O estopim foi a proibição, em 4 de setembro, de 26 plataformas de redes sociais, incluindo Facebook, WhatsApp, Instagram e YouTube. O governo alegou descumprimento de regras regulatórias, mas para milhões de jovens nepaleses, a medida foi vista como uma tentativa de silenciamento. Mais que entretenimento, as redes sociais funcionavam como ferramentas de emprego, organização política e laços com os dois milhões de cidadãos que vivem no exterior e sustentam 33% do PIB nacional com suas remessas.

A proibição reacendeu uma frustração antiga: a corrupção e o nepotismo. A campanha digital #NepokidsNepal expôs a ostentação dos filhos da elite política, em contraste com a pobreza da maioria. “Eles não apenas ignoraram a dor de uma criança. Eles nos mostraram que não importamos”, disse Mira Thapa, estudante de sociologia de 20 anos. Para muitos, essa foi a faísca que incendiou um barril de pólvora acumulado por décadas de exclusão.

Com um desemprego juvenil de 20,8%, inflação alta e uma economia marcada por 82% de empregos informais, milhares de jovens já vinham sendo forçados a migrar para o Golfo e a Malásia. Dentro do país, a desigualdade é gritante: a renda per capita não passa de US$ 1.400 ao ano, enquanto políticos exibem fortunas em viagens e carros de luxo.

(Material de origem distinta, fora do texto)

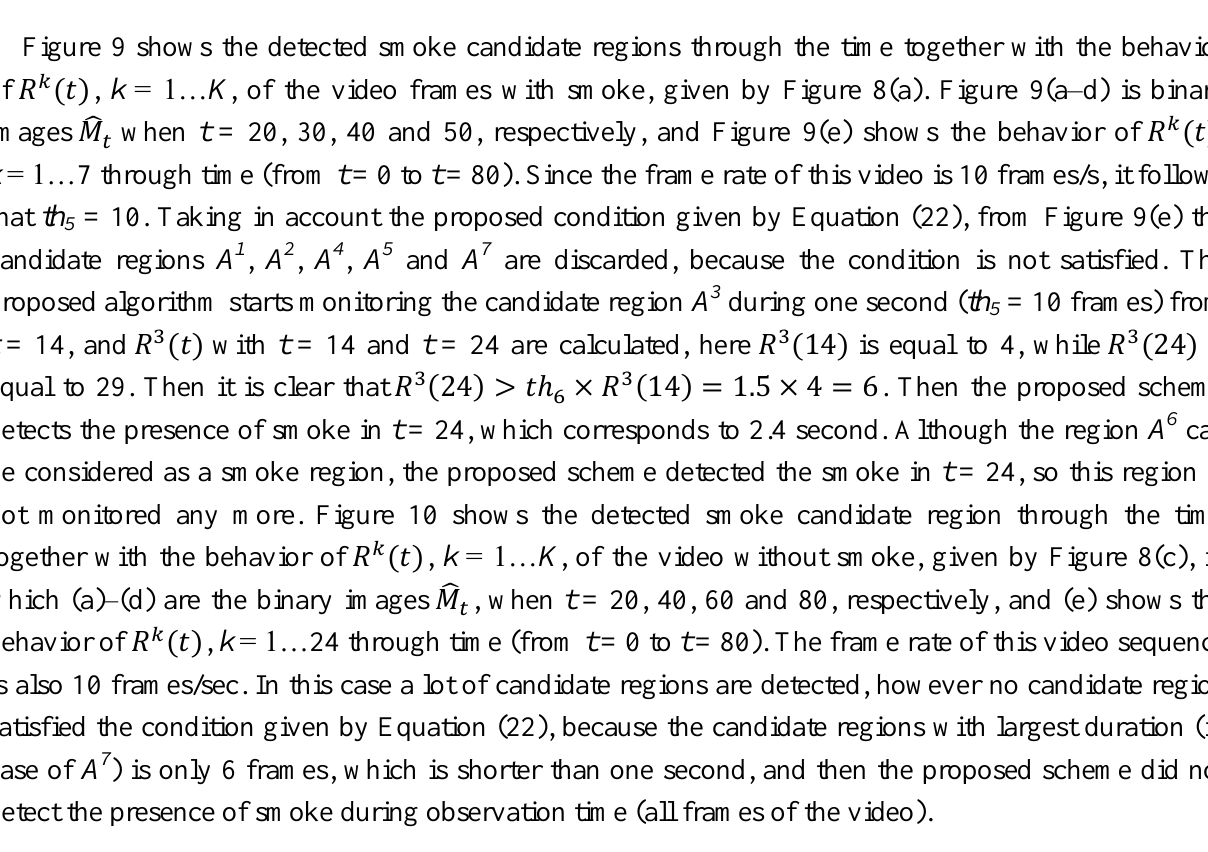
Figure 9. Behavior of , k = 1… K of a video sequences with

Nos dias 8 e 9 de setembro, os protestos tomaram Katmandu. Edifícios governamentais foram incendiados, incluindo o parlamento e a Suprema Corte. A polícia respondeu com gás lacrimogêneo, balas de borracha e munição real. Organizações de direitos humanos denunciaram que estudantes em uniformes escolares foram alvos diretos. Pressionado, o primeiro-ministro K.P. Sharma Oli renunciou, deixando o país num perigoso vácuo de poder.

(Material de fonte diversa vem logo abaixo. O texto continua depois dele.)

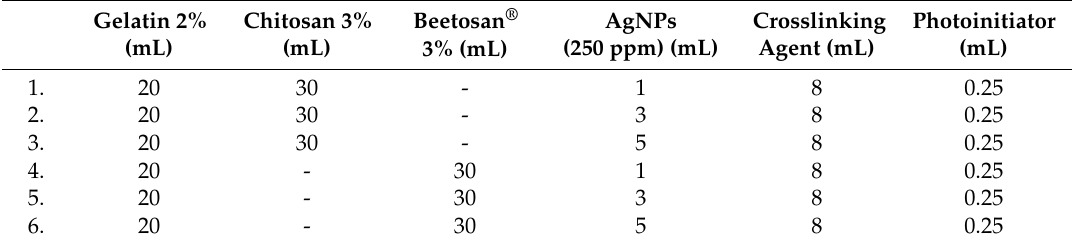
Table 3. Compositions of prepared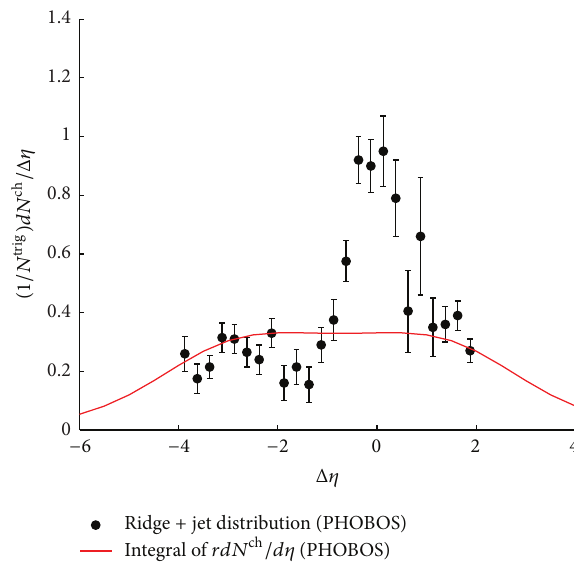
Figure 2: Two-particle correlation of charged particles. Data are from [3] that include both ridge and jet components. The line is a plot according to (3) using 𝜂 distribution from Figure 1 [12] (color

Com a renúncia, o Exército assumiu o controle. Toque de recolher, aeroporto fechado e ruas patrulhadas revelam a fragilidade institucional. Para além das fronteiras, Índia e China acompanham com preocupação, temendo que a instabilidade respingue na região.

Ainda assim, os líderes da Geração Z afirmam que seu movimento é pacífico e busca uma transformação de valores. Em declaração, defenderam um futuro com lideranças baseadas em “competência, integridade e qualificações” – um recado direto à elite política.

O Nepal, pequeno em território mas imenso em diversidade cultural, agora enfrenta uma encruzilhada histórica. A pergunta que paira é se o clamor de uma juventude conectada, frustrada e empoderada será sufocado pela força ou canalizado para a construção de uma democracia mais transparente e inclusiva.